Reproduce word for word everything from the start of the records down to the line containing "UNE TECHNIQUE DE POSE MAÎTRISÉE", including that line.

Materials provided -
--------------------------------------------------
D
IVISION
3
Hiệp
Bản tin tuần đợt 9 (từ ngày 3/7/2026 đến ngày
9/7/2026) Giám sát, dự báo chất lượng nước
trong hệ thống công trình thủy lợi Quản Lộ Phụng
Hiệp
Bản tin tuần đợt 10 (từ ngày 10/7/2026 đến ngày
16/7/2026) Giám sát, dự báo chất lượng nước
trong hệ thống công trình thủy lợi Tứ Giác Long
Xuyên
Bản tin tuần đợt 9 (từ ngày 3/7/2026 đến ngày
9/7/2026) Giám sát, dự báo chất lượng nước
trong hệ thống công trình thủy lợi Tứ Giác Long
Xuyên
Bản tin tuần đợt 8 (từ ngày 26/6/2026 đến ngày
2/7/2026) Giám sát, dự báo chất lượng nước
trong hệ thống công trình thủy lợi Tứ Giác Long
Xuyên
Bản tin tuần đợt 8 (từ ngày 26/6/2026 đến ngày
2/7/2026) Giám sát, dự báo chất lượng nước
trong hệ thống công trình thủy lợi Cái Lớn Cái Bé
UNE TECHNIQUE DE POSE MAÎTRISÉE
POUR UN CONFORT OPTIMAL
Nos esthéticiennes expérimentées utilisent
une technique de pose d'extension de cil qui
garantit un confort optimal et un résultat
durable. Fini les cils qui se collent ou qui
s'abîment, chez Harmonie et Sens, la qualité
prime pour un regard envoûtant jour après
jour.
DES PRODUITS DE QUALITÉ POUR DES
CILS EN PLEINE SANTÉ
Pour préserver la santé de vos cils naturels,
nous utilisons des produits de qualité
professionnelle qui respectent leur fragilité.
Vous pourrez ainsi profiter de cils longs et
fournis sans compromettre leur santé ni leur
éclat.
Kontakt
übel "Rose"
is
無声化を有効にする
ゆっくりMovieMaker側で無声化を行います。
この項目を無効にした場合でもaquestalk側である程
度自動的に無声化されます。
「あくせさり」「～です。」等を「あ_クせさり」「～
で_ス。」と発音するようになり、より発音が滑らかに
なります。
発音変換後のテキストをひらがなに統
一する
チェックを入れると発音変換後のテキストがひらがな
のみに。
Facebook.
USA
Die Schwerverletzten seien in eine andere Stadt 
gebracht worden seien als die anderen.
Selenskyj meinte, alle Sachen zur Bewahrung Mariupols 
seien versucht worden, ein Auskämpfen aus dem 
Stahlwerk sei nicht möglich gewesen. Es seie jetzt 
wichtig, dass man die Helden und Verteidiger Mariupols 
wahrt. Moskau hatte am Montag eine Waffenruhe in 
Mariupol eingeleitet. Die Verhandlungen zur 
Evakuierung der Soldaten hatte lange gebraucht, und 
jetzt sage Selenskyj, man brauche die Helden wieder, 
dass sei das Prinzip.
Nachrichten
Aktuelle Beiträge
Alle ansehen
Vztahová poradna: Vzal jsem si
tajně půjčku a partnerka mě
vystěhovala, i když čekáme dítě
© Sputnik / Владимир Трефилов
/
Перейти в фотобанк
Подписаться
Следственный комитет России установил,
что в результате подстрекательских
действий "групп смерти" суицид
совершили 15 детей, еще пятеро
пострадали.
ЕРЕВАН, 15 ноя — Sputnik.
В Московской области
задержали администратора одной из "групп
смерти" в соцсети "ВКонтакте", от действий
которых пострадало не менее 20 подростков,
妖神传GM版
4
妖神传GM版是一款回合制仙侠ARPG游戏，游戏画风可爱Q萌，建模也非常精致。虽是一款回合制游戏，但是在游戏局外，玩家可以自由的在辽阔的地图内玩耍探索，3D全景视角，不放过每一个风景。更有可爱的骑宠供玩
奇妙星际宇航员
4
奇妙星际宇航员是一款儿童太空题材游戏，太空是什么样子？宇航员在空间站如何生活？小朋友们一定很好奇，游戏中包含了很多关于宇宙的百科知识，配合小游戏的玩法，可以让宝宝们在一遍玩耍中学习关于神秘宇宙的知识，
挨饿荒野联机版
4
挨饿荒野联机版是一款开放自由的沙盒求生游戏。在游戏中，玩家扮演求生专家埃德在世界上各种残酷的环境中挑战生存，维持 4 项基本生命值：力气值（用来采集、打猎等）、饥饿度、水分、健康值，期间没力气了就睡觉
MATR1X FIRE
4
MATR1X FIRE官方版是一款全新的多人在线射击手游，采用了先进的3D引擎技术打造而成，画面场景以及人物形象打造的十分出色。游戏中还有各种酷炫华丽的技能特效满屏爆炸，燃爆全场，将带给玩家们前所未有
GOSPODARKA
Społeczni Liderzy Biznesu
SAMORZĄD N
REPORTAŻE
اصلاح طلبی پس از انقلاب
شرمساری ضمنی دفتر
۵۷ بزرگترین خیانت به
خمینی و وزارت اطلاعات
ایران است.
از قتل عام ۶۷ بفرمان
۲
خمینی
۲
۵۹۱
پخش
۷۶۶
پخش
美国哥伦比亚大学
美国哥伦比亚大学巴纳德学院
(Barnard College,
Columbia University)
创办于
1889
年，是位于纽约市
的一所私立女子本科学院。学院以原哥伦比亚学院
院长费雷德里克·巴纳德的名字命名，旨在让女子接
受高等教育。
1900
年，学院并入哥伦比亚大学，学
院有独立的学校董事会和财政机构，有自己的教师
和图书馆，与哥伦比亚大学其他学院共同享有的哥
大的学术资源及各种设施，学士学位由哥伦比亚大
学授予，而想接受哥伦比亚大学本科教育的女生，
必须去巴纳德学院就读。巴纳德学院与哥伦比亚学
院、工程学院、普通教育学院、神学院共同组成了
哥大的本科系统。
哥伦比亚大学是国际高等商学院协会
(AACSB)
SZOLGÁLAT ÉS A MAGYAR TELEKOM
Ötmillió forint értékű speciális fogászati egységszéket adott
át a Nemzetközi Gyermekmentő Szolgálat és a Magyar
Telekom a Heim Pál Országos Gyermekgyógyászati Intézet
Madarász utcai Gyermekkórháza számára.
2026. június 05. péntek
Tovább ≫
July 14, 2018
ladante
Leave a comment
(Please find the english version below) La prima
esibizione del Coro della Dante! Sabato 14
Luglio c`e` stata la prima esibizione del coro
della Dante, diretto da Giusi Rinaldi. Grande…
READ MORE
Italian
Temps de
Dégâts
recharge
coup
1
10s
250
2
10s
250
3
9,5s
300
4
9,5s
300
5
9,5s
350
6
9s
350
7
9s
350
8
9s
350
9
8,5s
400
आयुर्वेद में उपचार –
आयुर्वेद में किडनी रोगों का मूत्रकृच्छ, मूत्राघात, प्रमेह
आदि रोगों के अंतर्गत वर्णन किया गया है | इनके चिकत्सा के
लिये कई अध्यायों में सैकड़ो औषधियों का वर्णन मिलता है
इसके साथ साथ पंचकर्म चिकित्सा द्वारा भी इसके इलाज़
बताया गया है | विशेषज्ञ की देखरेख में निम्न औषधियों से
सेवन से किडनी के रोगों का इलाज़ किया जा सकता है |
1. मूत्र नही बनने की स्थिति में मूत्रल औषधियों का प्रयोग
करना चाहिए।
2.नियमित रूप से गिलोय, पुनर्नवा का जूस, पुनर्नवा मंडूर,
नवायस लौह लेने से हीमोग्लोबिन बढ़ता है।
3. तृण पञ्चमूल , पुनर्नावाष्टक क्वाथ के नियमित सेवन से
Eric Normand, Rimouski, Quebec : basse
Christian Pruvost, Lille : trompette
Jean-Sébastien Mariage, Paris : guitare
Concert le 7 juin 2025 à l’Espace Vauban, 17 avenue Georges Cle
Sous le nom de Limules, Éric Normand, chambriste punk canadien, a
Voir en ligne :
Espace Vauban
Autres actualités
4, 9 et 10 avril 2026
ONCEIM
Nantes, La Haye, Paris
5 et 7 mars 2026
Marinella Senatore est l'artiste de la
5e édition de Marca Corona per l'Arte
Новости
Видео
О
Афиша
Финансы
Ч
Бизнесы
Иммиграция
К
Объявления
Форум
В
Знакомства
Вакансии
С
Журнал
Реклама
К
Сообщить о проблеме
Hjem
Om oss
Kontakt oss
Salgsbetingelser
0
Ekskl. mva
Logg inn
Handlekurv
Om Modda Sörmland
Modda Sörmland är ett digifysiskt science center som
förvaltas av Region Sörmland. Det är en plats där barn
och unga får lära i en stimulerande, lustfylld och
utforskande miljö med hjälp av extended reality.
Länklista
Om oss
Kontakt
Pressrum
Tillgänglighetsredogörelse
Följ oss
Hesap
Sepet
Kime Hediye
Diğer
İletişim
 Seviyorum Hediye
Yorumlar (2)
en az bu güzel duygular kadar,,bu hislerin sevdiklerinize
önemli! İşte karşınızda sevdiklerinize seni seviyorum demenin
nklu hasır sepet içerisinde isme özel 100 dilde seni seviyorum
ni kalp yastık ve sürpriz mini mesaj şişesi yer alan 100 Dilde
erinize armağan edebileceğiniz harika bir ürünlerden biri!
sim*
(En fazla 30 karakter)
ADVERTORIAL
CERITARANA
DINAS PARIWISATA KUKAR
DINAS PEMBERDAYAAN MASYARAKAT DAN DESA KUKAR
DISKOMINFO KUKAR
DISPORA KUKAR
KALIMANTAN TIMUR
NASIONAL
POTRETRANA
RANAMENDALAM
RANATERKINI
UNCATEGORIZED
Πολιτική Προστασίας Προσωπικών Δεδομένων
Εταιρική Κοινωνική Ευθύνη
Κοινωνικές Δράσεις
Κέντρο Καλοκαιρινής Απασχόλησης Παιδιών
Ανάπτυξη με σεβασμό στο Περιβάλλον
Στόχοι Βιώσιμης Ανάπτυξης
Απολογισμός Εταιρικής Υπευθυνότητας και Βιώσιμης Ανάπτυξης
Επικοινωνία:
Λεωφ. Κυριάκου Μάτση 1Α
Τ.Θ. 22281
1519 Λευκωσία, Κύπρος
--------------------------------------------------
Response area -
D
IVISION
3
Hiệp
Bản tin tuần đợt 9 (từ ngày 3/7/2026 đến ngày
9/7/2026) Giám sát, dự báo chất lượng nước
trong hệ thống công trình thủy lợi Quản Lộ Phụng
Hiệp
Bản tin tuần đợt 10 (từ ngày 10/7/2026 đến ngày
16/7/2026) Giám sát, dự báo chất lượng nước
trong hệ thống công trình thủy lợi Tứ Giác Long
Xuyên
Bản tin tuần đợt 9 (từ ngày 3/7/2026 đến ngày
9/7/2026) Giám sát, dự báo chất lượng nước
trong hệ thống công trình thủy lợi Tứ Giác Long
Xuyên
Bản tin tuần đợt 8 (từ ngày 26/6/2026 đến ngày
2/7/2026) Giám sát, dự báo chất lượng nước
trong hệ thống công trình thủy lợi Tứ Giác Long
Xuyên
Bản tin tuần đợt 8 (từ ngày 26/6/2026 đến ngày
2/7/2026) Giám sát, dự báo chất lượng nước
trong hệ thống công trình thủy lợi Cái Lớn Cái Bé
UNE TECHNIQUE DE POSE MAÎTRISÉE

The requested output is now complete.